Der Vortrag „Politisierte Praxis im Buddhismus aus räumlicher Perspektive“ beschäftigte sich mit religiösen Räumen und ihren Ritualen im Kontext der Tendai-shū und Shingon-shū. Bezogen auf die Tendai-shū wurde hervorgehoben, dass ein wesentlicher Teil ihrer Praxis auf den Staatsschutz ausgerichtet ist, was insbesondere am Haupttempel Enryaku-ji deutlich wird. Dieser Tempel wird in den Gründungslegenden über Saichō auch als „Übungsort zum Schutz des Staates“ beschrieben und Saichō selbst entwickelte ein System zur Ausbildung von Mönchen, die er in vier Kategorien einordnete abhängig von ihrer Rolle, die sie nach seiner Vorstellung im Staat zu übernehmen hätten.

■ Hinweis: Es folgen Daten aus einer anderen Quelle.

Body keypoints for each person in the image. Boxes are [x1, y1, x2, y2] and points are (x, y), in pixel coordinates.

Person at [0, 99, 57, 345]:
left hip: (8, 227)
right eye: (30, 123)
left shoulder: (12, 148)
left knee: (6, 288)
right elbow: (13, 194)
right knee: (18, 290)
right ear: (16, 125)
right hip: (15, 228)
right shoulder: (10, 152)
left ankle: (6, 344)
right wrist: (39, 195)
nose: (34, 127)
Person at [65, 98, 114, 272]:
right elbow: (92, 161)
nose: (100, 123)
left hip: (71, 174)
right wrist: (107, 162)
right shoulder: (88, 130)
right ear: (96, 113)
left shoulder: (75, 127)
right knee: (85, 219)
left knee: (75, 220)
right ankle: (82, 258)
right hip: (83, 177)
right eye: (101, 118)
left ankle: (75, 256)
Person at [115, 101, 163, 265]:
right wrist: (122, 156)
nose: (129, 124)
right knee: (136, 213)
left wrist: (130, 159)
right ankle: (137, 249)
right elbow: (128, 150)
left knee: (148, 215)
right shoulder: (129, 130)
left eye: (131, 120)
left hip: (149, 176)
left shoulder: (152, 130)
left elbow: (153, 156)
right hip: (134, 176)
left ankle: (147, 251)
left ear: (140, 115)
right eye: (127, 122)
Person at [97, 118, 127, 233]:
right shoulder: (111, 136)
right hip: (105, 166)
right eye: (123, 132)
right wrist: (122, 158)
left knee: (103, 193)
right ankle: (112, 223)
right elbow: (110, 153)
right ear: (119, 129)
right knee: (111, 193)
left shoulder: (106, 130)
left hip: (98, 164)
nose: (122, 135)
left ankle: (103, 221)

Im Gegensatz dazu steht die Shingon-shū, bei der die Praxis nicht wesentlich auf den Staatsschutz ausgerichtet ist, sondern andere Aspekte zur Erlangung der Erlösung auf Grundlage esoterischer Praktiken hervorhebt. Zwei für die Shingon-shū bis heute bedeutende Tempel, deren Geschichte (und zu Teilen auch deren Gegenwart) eine vergleichsweise starke Ausrichtung auf den Staatsschutz zeigt, sind der Jingo-ji und Tō-ji. Der Kongōbu-ji (Kōya-san) hingegen, der im Gegensatz zu den anderen beiden Tempeln nicht auf der Basis eines bereits bestehenden Tempelkomplexes entstanden ist, spiegelt deutlich stärker die auf Erlösung fokussierte Praxis in der Shingon-shū wider.

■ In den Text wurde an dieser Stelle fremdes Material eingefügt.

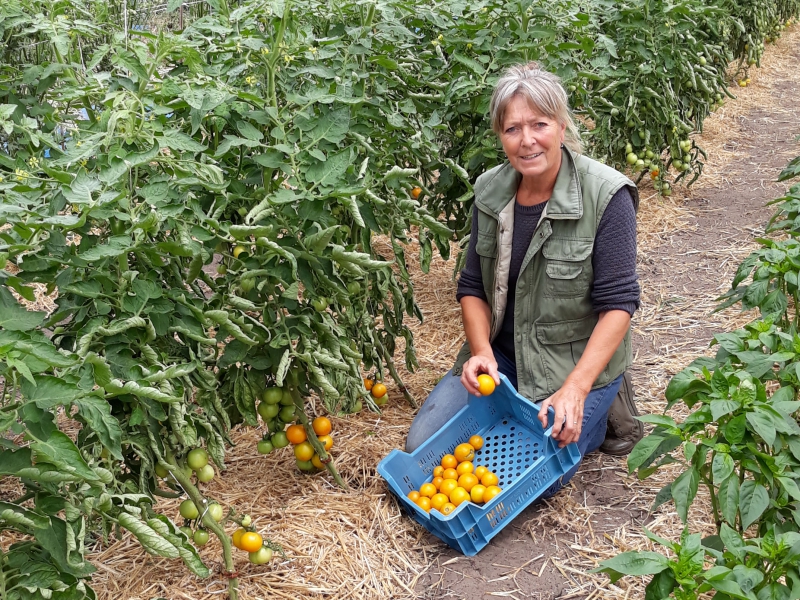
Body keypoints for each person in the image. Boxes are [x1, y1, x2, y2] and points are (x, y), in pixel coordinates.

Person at [405, 62, 642, 496]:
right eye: (513, 128)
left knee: (530, 480)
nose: (527, 140)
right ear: (500, 135)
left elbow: (619, 303)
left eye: (539, 124)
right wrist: (480, 353)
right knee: (421, 450)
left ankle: (601, 408)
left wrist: (574, 389)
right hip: (506, 360)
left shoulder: (606, 195)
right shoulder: (490, 191)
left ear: (562, 124)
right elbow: (473, 286)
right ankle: (549, 411)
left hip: (568, 364)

Insgesamt zeigte der Vortrag, dass „politisierte Praxis“ in beiden Schulen sehr unterschiedliche Ansätze beschreiben, obwohl beide Traditionen eng mit dem Staatsschutzgedanken verbunden werden. Dies konnte mit Rückgriff auf zentrale Texte der beiden Schulgründer Saichō und Kūkai sowie wesentlich von ihnen mitentworfenen Tempelstrukturen gezeigt und konkretisiert werden. In der Tendai-shū muss nahezu die gesamte religiöse Praxis in Verbindung mit dem Staatsschutz gesehen werden, wohingegen in der Shingon-shū der Staatsschutz nur eines von zahlreichen Angeboten des estorischern Buddhismus in der Tōmitsu-Tradition dargestellt.